HaRe (Harassment Recognizer) is a command line tool and Python library to automatically detect harassment as it happens (real-time) with the help of machine learning techniques.
The easiest way to use HaRe is by simply loading a pretrained HaRe model included with this repo in the models
folder, like the one named 'moba':
from hare import load_pretrained
moba_hare = load_pretrained('moba')
You can then use this object to monitor conversations in progress. Let's start a conversation and ask HaRe to monitor it:
from hare import Conversation
convo = Conversation()
moba_hare.add_conversation(convo)
At any point in time, you can then request the current status of the conversation according to this HaRe model:
convo.add_utterance(speaker='a',content='hello')
convo.add_utterance(speaker='b',content='hi everyone')
moba_hare.get_status()
You can also add multiple sentences at once; for example a whole conversation if it has already finished.
from hare import Utterance
convo.add_utterances([Utterance(speaker='a',content='good luck'),
Utterance(speaker='c',content='ur all n00bs')])
moba_hare.get_status()
If you add multiple conversations for Hare to monitor, you will need to specify the conversation index when asking for the status:
second_convo = Conversation()
convo_index = moba_hare.add_conversation(second_convo)
second_convo.add_utterance(speaker='a',content='hello')
second_convo.add_utterance(speaker='b',content='hi everyone')
moba_hare.get_status(id=convo_index)
If you have a labeled dataset (that is: for each conversation an indication which participants are considered toxic), HaRe can calculate to what extent its judgments match the labels. A label can range from the default 0 (not toxic at all) to 1 (maximally toxic). Let's label speaker c
:
convo.label_speaker('c',0.9)
There are several evaluation metrics, depending on what is important to you (detecting ALL harassment, detecting harassment quickly, no false positives, etc):
moba_hare.calculate_accuracy()
These metrics are calculated on the basis on all conversations the HaRe object is aware of that have at least 1 labeled participant. If you want to exclude a label from evaluation, simply add it to the conversations_excluded_for_evaluation
list:
moba_hare.conversations_excluded_for_evaluation = [0]
At some point, you might want to do some training yourself. This can for example be the case because you are applying HaRe in another domain than the pretrained models, and harassment looks slightly different there, or because you even want to detect something different than harassment.
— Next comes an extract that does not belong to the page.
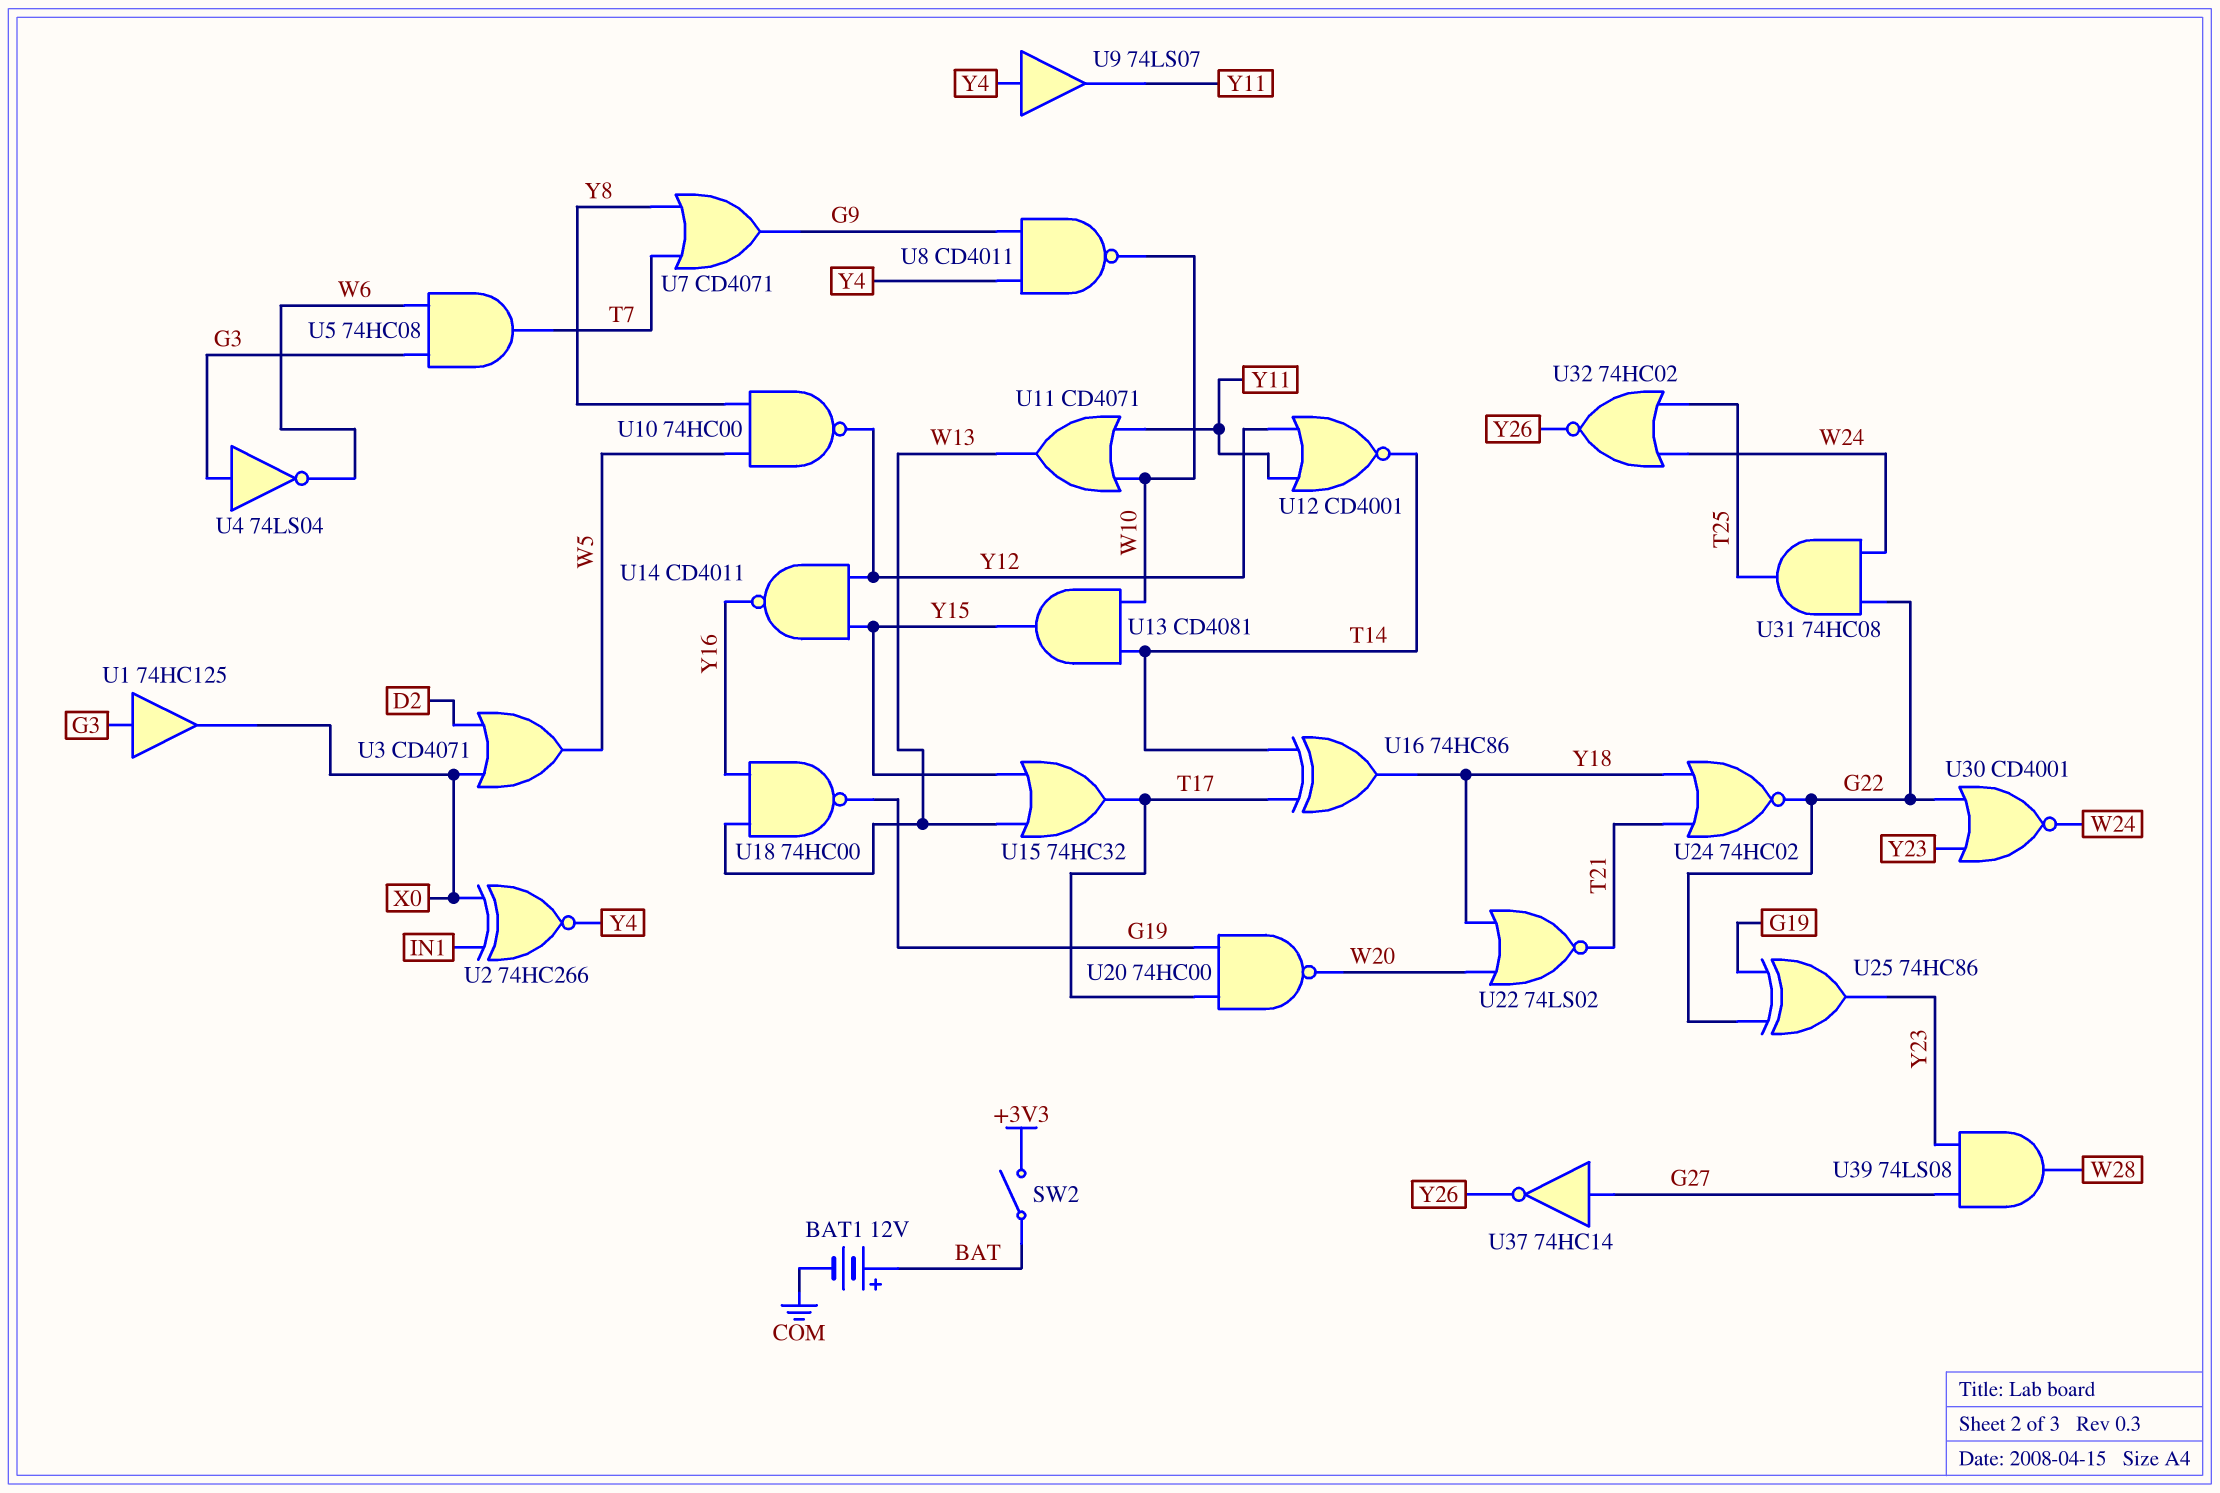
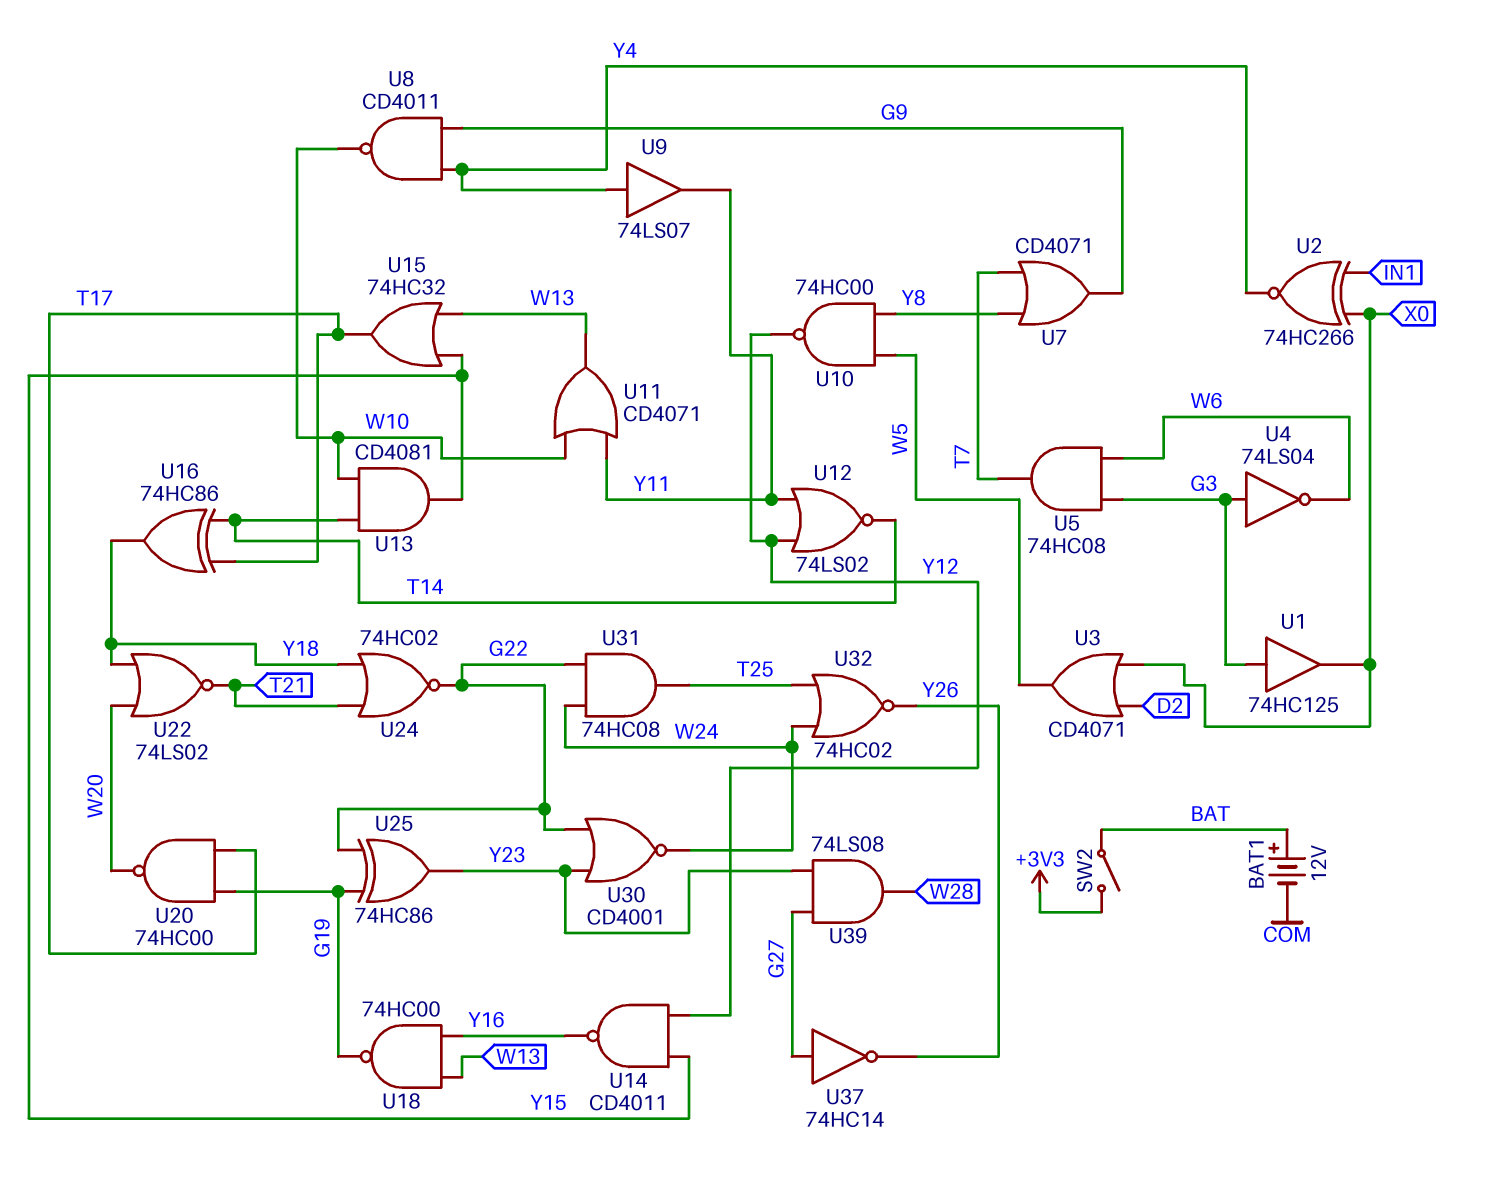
U12: NOR CD4001 (in Y11, in Y12, out T14) -> NOR 74LS02 (in Y11, in Y12, out T14)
Whatever your goals are, it is probably most effective to repurpose the existing HaRe models ('transfer learning'). To achieve this, simply load the pretrained model that best matches your goal, add some conversations and label them, like we have done above. If you want to exclude conversations from training, add them to the conversations_excluded_for_training
list:
from hare import load_pretrained, Utterance
moba_hare = load_pretrained('moba')
moba_hare.start_conversation(conversation_id='convo_001')
moba_hare.label_speaker('b',1)
moba_hare.add_utterances([Utterance(speaker='a',content='good luck'),
Utterance(speaker='b',content='ur all n00bs')])
moba_hare.start_conversation(conversation_id='convo_002')
moba_hare.label_speaker('b',1)
moba_hare.add_utterances([Utterance(speaker='a',content='hi'),
Utterance(speaker='b',content='SHUT UP!')])
moba_hare.conversations_excluded_for_training = ['convo_002']
Then, use the retrain
command to take the old model and refit it to you new dataset. You can then use save
to store it as a pretrained model in the models
folder. You can later access this model with load_pretrained
like the other pretrained models in that same folder.
moba_hare.retrain()
moba_hare.save(name='moba_extended')
If you don't want to use transfer learning with an existing model, you can also start from scratch. The procedure is largely the same, except that you don't use the load_pretrained
function, and use train
instead of retrain
:
from hare import Hare, Utterance
new_hare = Hare()
new_hare.start_conversation(conversation_id='convo_001')
new_hare.label_speaker('b',1)
new_hare.add_utterances([Utterance(speaker='a',content='good luck'),
Utterance(speaker='b',content='ur all n00bs')])
new_hare.start_conversation(conversation_id='convo_002')
new_hare.label_speaker('b',1)
new_hare.add_utterances([Utterance(speaker='a',content='hi'),
Utterance(speaker='b',content='SHUT UP!')])
new_hare.train()
It will probably be highly effective to use so-called word embeddings during training. You can see these embeddings as a dictionary that translates from a word's characters to an estimate of its meaning. Research has shown that classifying these 'meanings' is much more successful that classifying the raw words. [reference] . To use them, simply point your HaRe object to the embedding file in the embeddings
folder before training:
new_hare.embedding_file = 'english_large'
new_hare.train()
Of course, these embeddings should be in the same language as the rest of your dataset.